Días después, el efecto de la parranda se había convertido en un vago recuerdo que se mezclaba con el crimen del mercader ultimado, y el mundo de los hasta entonces afortunados ladrones retornó a la realidad cotidiana que lo hizo volver a las andadas.

Tratando de sacar distancia a las cosas que les evocara tan trágico pasaje, los malandros regresaron a la tienda donde dejaron la camioneta dorada, trasladándola hasta un domicilio de la colonia Loma Linda para esconderla de la mirada de las autoridades.

Pero sus intentos de discreción resultaron en vano, porque la operación “olvido” se esfumó cuando agentes de la Fiscalía General del Estado dieron con el mueble propiedad del comerciante, confiscándolo como parte de las evidencias que en cuestión de horas resolverían el homicidio.

Ajenos a lo que pasaba, los tres victimarios se divertían gastando por toda la ciudad el dinero robado, mientras la hoz de la venganza ministerial tomaba forma lenta y apaciblemente, sin que sus elegidos se dieran cuenta.

Triste final

Animados por la frescura de la noche, Lupe y César aprovecharon la ocasión para despejar sus mentes de las maldades terrenales que les ocupaban, abordando el auto en que recorrieron las calles hasta que el destino los alcanzó también sobre ruedas.

Y es que utilizando lo más granado de su artillería humana, la ley extendió el operativo que dio con el paradero del carro boletinado días antes, reconociéndolo como el utilizado en el asalto que se vistió de luto a plena luz del día.
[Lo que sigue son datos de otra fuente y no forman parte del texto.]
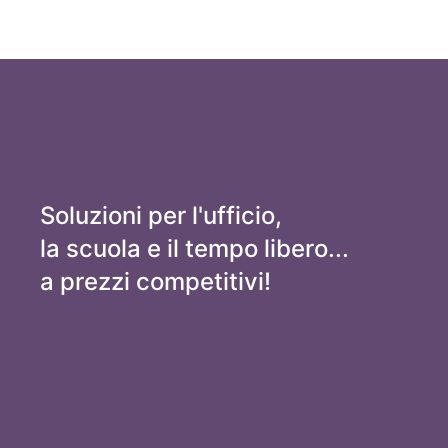
Soluzioni per l'ufficio,
la scuola e il tempo libero...
a prezzi competitivi!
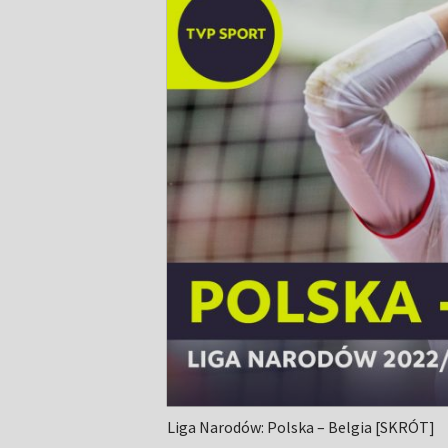
Liga Narodów: Polska – Belgia [SKRÓT]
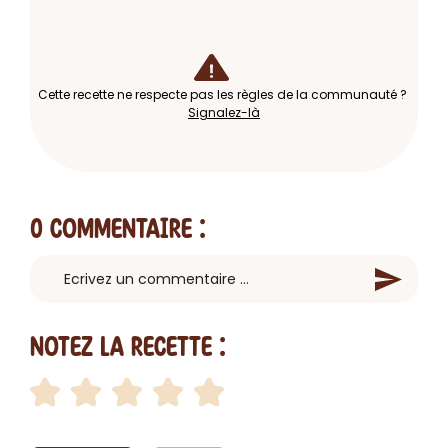
Cette recette ne respecte pas les règles de la communauté ?
Signalez-là
0 Commentaire
:
Notez la recette :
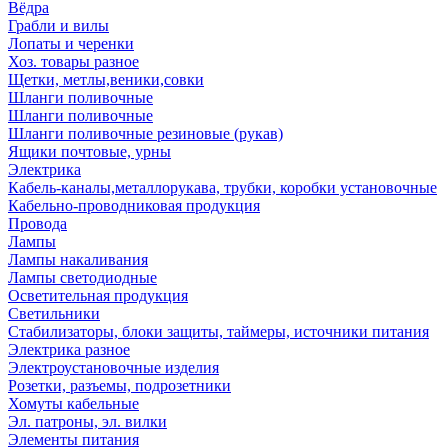
Вёдра
Грабли и вилы
Лопаты и черенки
Хоз. товары разное
Щетки, метлы,веники,совки
Шланги поливочные
Шланги поливочные
Шланги поливочные резиновые (рукав)
Ящики почтовые, урны
Электрика
Кабель-каналы,металлорукава, трубки, коробки установочные
Кабельно-проводниковая продукция
Провода
Лампы
Лампы накаливания
Лампы светодиодные
Осветительная продукция
Светильники
Стабилизаторы, блоки защиты, таймеры, источники питания
Электрика разное
Электроустановочные изделия
Розетки, разъемы, подрозетники
Хомуты кабельные
Эл. патроны, эл. вилки
Элементы питания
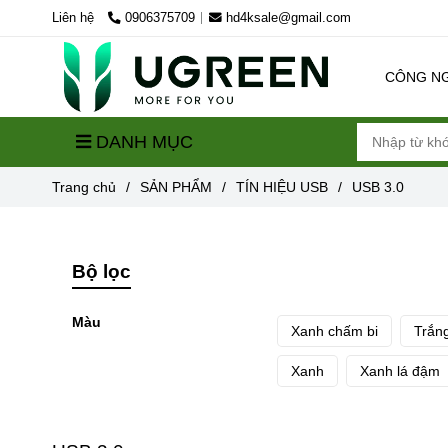
Liên hệ
0906375709
hd4ksale@gmail.com
CÔNG N
DANH MỤC
Trang chủ
/
SẢN PHẨM
/
TÍN HIỆU USB
/
USB 3.0
Bộ lọc
Màu
Xanh chấm bi
Trắn
Xanh
Xanh lá đậm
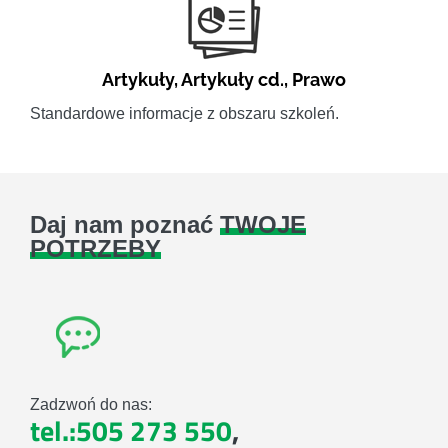
Artykuły
,
Artykuły cd.
,
Prawo
Standardowe informacje z obszaru szkoleń.
Daj nam poznać
TWOJE
POTRZEBY
Zadzwoń do nas:
tel.:505 273 550
,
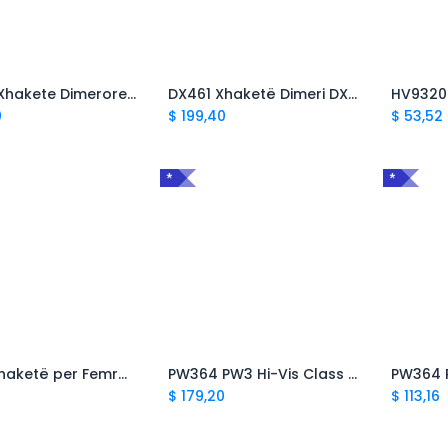
DX430 Xhakete Dimerore Shiu Hi-Vis DX4
DX461 Xhaketë Dimeri DX4 Hi-Vis
0
$
199,40
$
53,52
*
*
LW74 Xhaketë per Femra Dimerore Hi-Vis
PW364 PW3 Hi-Vis Class 1 Winter Jacket
$
179,20
$
113,16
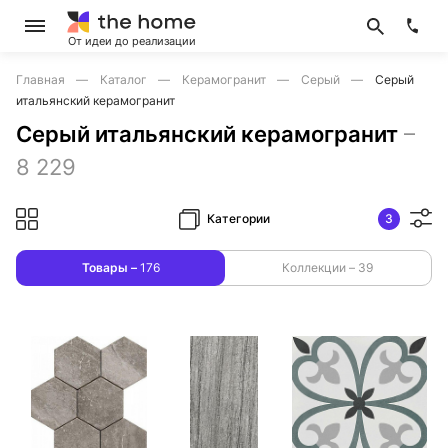
От идеи до реализации
Главная
Каталог
Керамогранит
Серый
Серый
итальянский керамогранит
Серый итальянский керамогранит
–
8 229
Категории
3
Товары –
176
Коллекции –
39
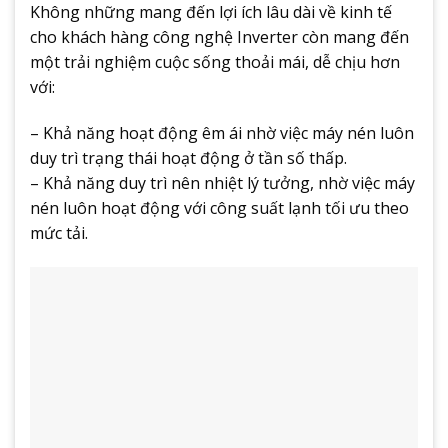
Không những mang đến lợi ích lâu dài về kinh tế
cho khách hàng công nghệ Inverter còn mang đến
một trải nghiệm cuộc sống thoải mái, dễ chịu hơn
với:
– Khả năng hoạt động êm ái nhờ việc máy nén luôn
duy trì trạng thái hoạt động ở tần số thấp.
– Khả năng duy trì nên nhiệt lý tưởng, nhờ việc máy
nén luôn hoạt động với công suất lạnh tối ưu theo
mức tải.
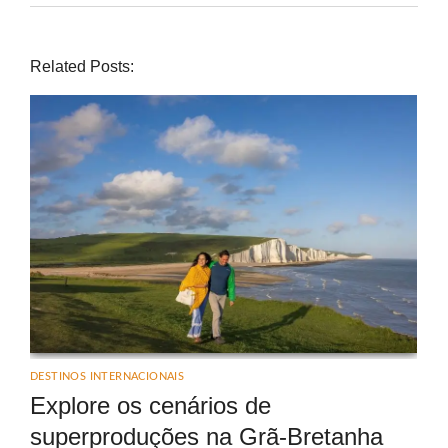
Related Posts:
DESTINOS INTERNACIONAIS
Explore os cenários de
superproduções na Grã-Bretanha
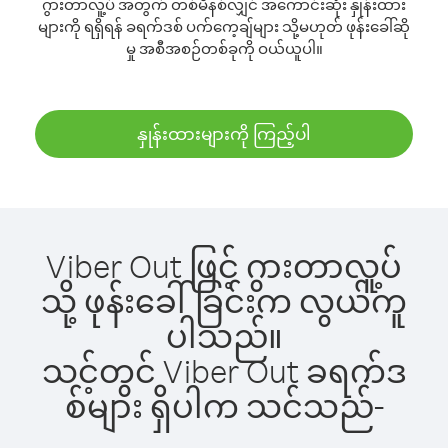
ဂွားတာလူ့ပ် အတွက် တစ်မိနစ်လျှင် အကောင်းဆုံး နှုန်းထား
များကို ရရှိရန် ခရက်ဒစ် ပက်ကေ့ချ်များ သို့မဟုတ် ဖုန်းခေါ်ဆို
မှု အစီအစဉ်တစ်ခုကို ဝယ်ယူပါ။
နှုန်းထားများကို ကြည့်ပါ
Viber Out ဖြင့် ဂွားတာလူ့ပ်
သို့ ဖုန်းခေါ်ခြင်းက လွယ်ကူ
ပါသည်။
သင့်တွင် Viber Out ခရက်ဒ
စ်များ ရှိပါက သင်သည်-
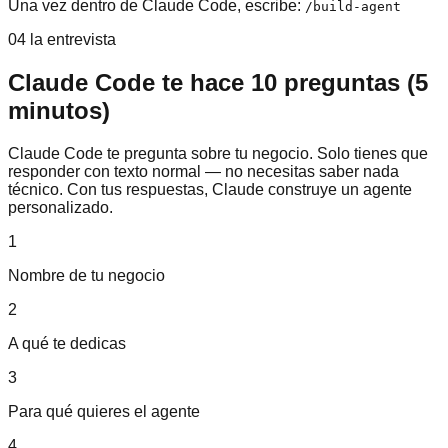
Una vez dentro de Claude Code, escribe:
/build-agent
04 la entrevista
Claude Code te hace 10 preguntas (5
minutos)
Claude Code te pregunta sobre tu negocio. Solo tienes que
responder con texto normal — no necesitas saber nada
técnico. Con tus respuestas, Claude construye un agente
personalizado.
1
Nombre de tu negocio
2
A qué te dedicas
3
Para qué quieres el agente
4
Tras detener la marcha del compacto que trasladaba criminales, los efectivos policiales interrogaron a sus ocupantes, que traicionados por el miedo escupieron la verdad, desmoronando el secreto que no pudieron guardar ni una semana.

Con la declaración de los asegurados la Fiscalía multiplicó esfuerzos, y en cuestión de minutos se trasladó hasta de centro de rehabilitación donde estaba internado Misael, cortándole las ganas de abandonar el vicio, pues lo arrestaron para someterlo a investigación por los hechos de que se le acusaba.

De igual manera, Pablo fue abordado por los agentes que lo descubrieron deambulando por una colonia del oriente de Saltillo, completando la tripleta de sospechosos que se habían involucrado en el asesinato del próspero carnicero.

Ya con los inculpados en su poder, la entonces FGE los sometió a un arraigo de 15 días para establecer su participación en los hechos, decretando su culpabilidad e inmediato encierro en el reclusorio local donde ahora purgan su condena.

Mientras esperaban el veredicto del juez que lleva las diligencias del caso, Pablo no soportó la idea de pasar el resto de sus días tras las rejas y se suicidó en la solead de su celda, escapando de su presente por la puerta falsa antes de que la realidad le diera una bofetada de encierro permanente.

Posteriormente, Misael y César escucharon el veredicto del fiscal que los condenó a 26 años 3 meses de prisión, bajo el delito de Homicidio calificado con premeditación, alevosía y ventaja, esperando a que el tiempo pase para recuperar la libertad en el ocaso de su vida.